When one first encounters Lithuania, the most striking feature for many is the language. It has its own melody, a cadence that is mesmerizing. Life here is the same way: melodic and rapturous; but this isn’t something that you can see, that is obvious, it is an undercurrent, that comes at you from behind and sweeps you along. Suddenly, you realize that you are in Lithuania, and it is amazing. But this culture did not appear, or gradually evolve: it was fought for, and forcibly built over one thousand years of history, occupation, oppression, revolution, and finally freedom.

When the Roman Empire spanned the breadth of the Mediterranean and further, Lithuania was there, though not in a strictly national form. The loose Baltic tribes that would become this amazing nation mined a rare golden substance, and traded it with other “barbarian” tribes, who in turn, carried this strange jewel to the centers of Rome along what was know as the “Amber Road.”

At the turn of the first millennium these amber traders were immortalized forever, this time as a nation called Lithuania, for in 1009 a brief entry in a German manuscript notes that the first person who tried to bring the growing religion of Christianity to the pagans of Lithuania was killed in the attempt. Lithuania would be the last European nation to adopt Christianity, desiring to remain free, even from the religion of their neighbors. Russian manuscripts from the next 100 years make mention of Lithuania, usually to note battles fought with the Lithuanians. Ironically, the Russians should have listened to what was already evident: Lithuanians do not take to being ruled by foreign powers.

By 1253 a man by the name of Mindaugus unified the loose Baltic peoples into the State of Lithuania and he was crowned king of the Lithuanians. Lithuania grew until Vytautas the Great came to power and instituted a rule that encompassed Belarus, Ukraine, and parts of Poland and Russia, but the Grand Duchy of Lithuania was not to last. By the 1400’s Lithuania as a nation was starting to break apart, and under threat of a growing Russia, they formed a union with Poland in 1569. This lasted for almost 200 years until 1795 when Russia grew to enormous size and swallowed Poland and 90% of the land that was Lithuania. They would not be free again until 1918 when Lithuania would declare its independence from the Russian Empire.

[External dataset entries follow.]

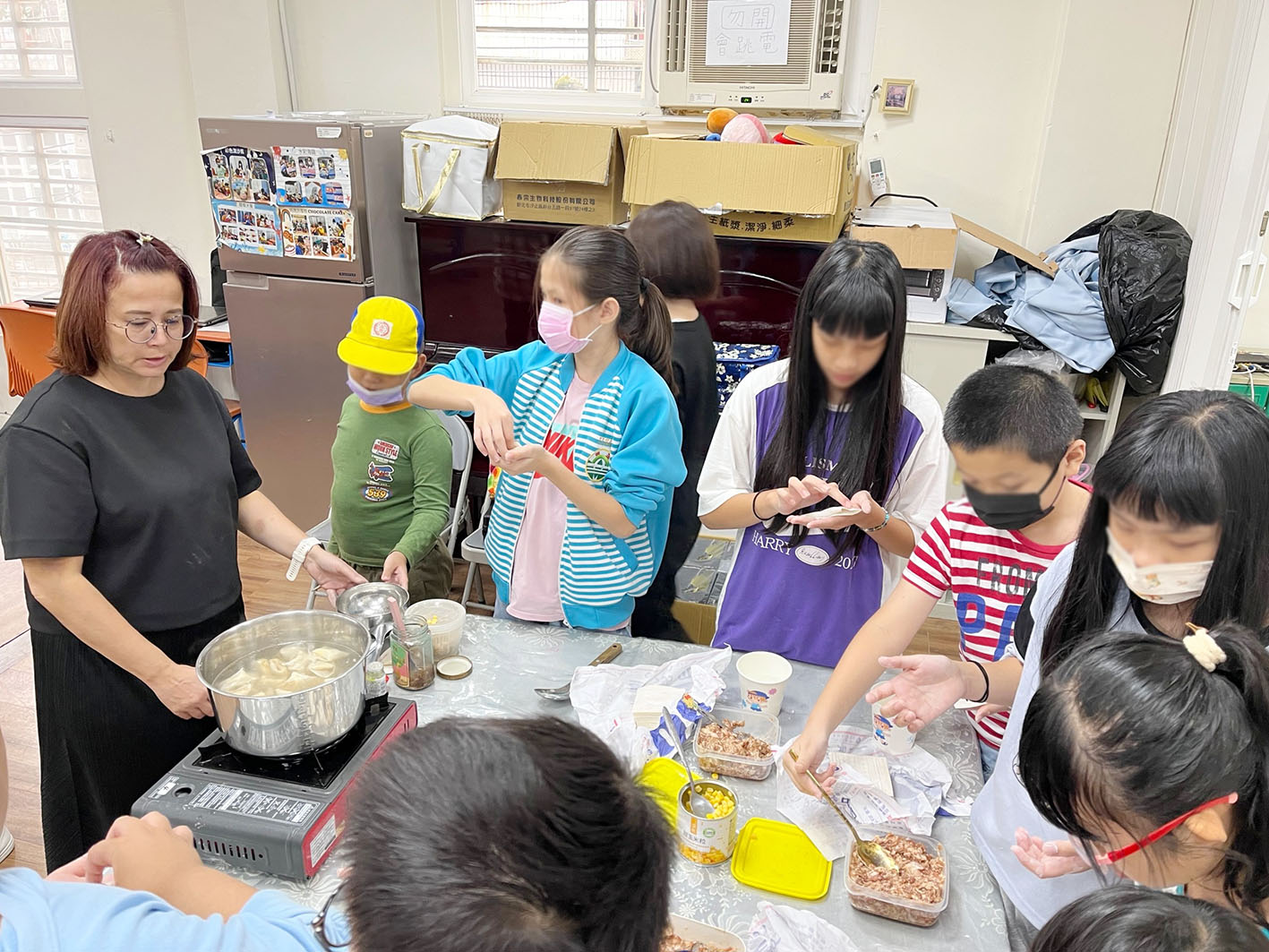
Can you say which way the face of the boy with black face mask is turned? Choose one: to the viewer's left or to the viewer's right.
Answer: to the viewer's left

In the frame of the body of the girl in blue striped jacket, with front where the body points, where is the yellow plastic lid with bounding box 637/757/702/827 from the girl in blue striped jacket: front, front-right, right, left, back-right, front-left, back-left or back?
front-left

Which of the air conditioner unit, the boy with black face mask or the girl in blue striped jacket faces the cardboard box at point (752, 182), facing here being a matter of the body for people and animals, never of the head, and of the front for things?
the air conditioner unit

Even though the political nation was under much duress and change during the latter half of the first millennium, the culture was stronger than before. In 1547 the first book, a catechism, was published in Lithuania. Books would become a unique feature of the culture, and a sign of rebellion, once Lithuania fell under the control of Russia. By 1865 there was an underground publishing movement that printed books by the thousands and smuggled them throughout Lithuania. The Russians had forced the populace to learn Russian, and only allowed Russian to be printed, but these illegal book makers preserved the language, and through it, the culture of Lithuania in a time of oppression. Fascinatingly enough, the majority of those involved in this process were ordinary peasants, and not intellectuals. The common people of Lithuania fought a revolution, not with swords and bullets, but with culture and literature.

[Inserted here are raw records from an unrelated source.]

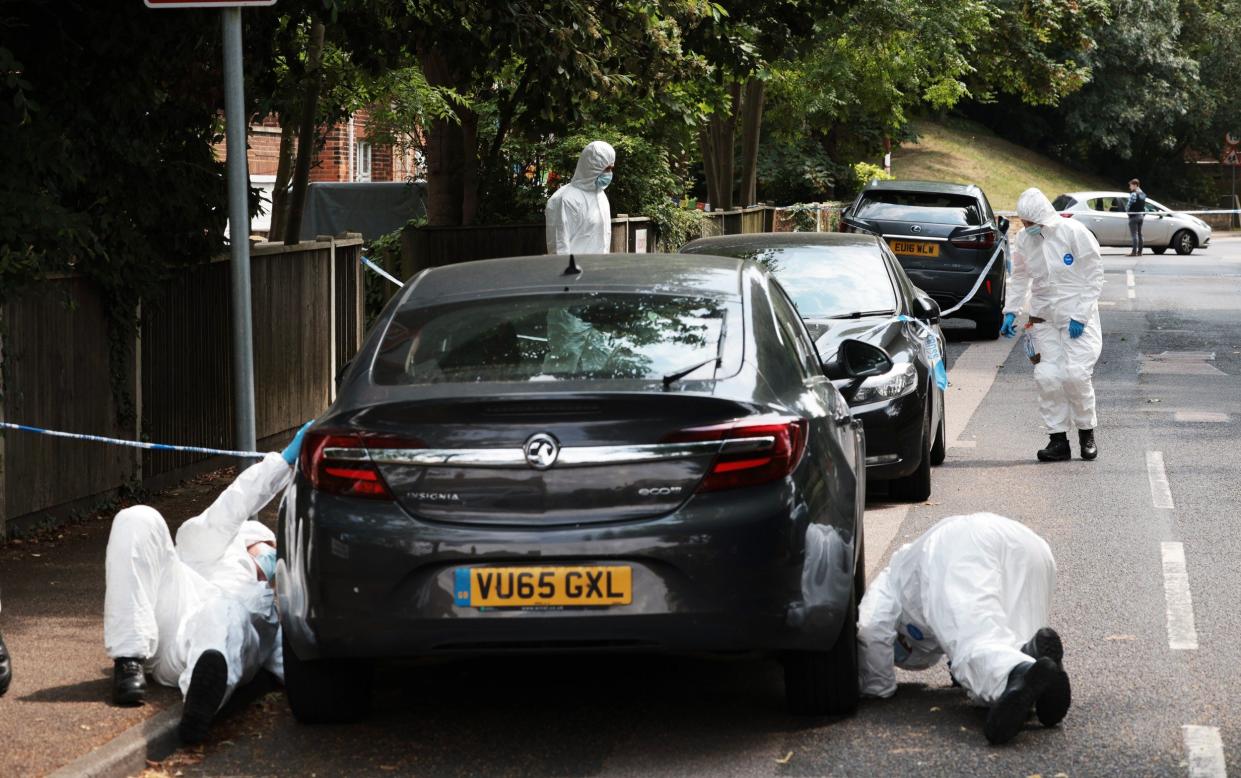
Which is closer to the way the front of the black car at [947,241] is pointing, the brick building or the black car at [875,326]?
the brick building

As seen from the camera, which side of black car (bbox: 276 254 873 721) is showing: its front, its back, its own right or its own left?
back

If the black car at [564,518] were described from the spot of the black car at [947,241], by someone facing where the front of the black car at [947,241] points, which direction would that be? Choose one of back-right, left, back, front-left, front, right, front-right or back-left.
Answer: back

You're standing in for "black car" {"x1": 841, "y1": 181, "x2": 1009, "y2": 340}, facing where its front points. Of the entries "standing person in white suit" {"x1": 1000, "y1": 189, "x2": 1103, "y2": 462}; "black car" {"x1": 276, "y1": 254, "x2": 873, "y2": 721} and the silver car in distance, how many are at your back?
2

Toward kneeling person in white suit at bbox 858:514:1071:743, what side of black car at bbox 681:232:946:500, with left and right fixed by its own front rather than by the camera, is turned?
front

For forty years Lithuania struggled to maintain itself, and in 1940 a new Russia, the Soviet Union, occupied Lithuania. Utilizing their self-reliance and deep commitment already learned under hardship, the Lithuanians maintained their culture and endured. From the 1970s and beyond, a small cultural revolution was being fought, again, mostly through culture: music, films, and literature. The Soviets were cruel, and ruthless, but they could not conquerer, only occupy, and when, in 1991, the Iron Curtain shattered, Lithuanians were there to sweep away the pieces and found a new Lithuania for the second millennium.

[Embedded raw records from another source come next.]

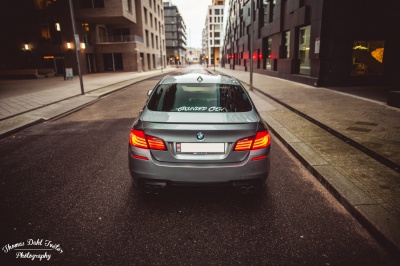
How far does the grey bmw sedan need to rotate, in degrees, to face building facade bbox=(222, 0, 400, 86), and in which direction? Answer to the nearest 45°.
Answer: approximately 45° to its right

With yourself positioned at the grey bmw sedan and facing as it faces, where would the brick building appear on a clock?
The brick building is roughly at 11 o'clock from the grey bmw sedan.

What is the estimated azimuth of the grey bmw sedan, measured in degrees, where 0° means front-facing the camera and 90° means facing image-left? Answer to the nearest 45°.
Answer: approximately 180°
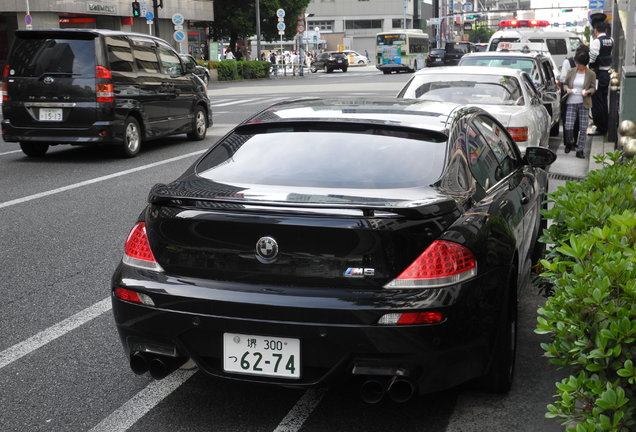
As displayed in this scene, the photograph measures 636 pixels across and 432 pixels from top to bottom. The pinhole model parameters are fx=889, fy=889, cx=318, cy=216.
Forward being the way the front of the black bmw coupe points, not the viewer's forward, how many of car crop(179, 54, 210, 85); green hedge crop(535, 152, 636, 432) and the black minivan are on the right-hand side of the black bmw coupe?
1

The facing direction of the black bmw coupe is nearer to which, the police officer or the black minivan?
the police officer

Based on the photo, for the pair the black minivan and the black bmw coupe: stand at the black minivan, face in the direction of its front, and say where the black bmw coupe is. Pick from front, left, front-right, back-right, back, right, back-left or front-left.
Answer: back-right

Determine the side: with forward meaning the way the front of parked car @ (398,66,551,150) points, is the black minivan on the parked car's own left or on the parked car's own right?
on the parked car's own left

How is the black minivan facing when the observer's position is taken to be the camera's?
facing away from the viewer and to the right of the viewer

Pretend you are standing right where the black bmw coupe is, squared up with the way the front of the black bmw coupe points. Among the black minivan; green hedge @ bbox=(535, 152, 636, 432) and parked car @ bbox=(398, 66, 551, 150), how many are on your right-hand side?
1

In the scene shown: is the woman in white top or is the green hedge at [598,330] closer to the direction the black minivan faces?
the woman in white top

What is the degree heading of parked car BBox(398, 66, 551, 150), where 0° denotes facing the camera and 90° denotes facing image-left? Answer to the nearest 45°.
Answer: approximately 180°

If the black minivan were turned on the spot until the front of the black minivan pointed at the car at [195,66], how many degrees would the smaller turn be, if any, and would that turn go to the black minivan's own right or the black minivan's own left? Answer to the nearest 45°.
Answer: approximately 45° to the black minivan's own left

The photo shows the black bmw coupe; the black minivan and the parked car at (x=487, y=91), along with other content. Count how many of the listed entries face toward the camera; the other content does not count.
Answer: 0

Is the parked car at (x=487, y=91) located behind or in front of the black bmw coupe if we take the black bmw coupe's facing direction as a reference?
in front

Since March 11, 1991 Lithuania has been free, joining the European Union and NATO of a free will, and in 2009, on the 1000 year anniversary of their first mention, they will become the cultural centre of a unified Europe. Surely this is a moving tribute to the long standing Lithuania that refused to die.

Throughout their history, Lithuanians have been set apart by fierce independence as a nation, and unyielding devotion to language and literature as a people, building from that a culture truly unique.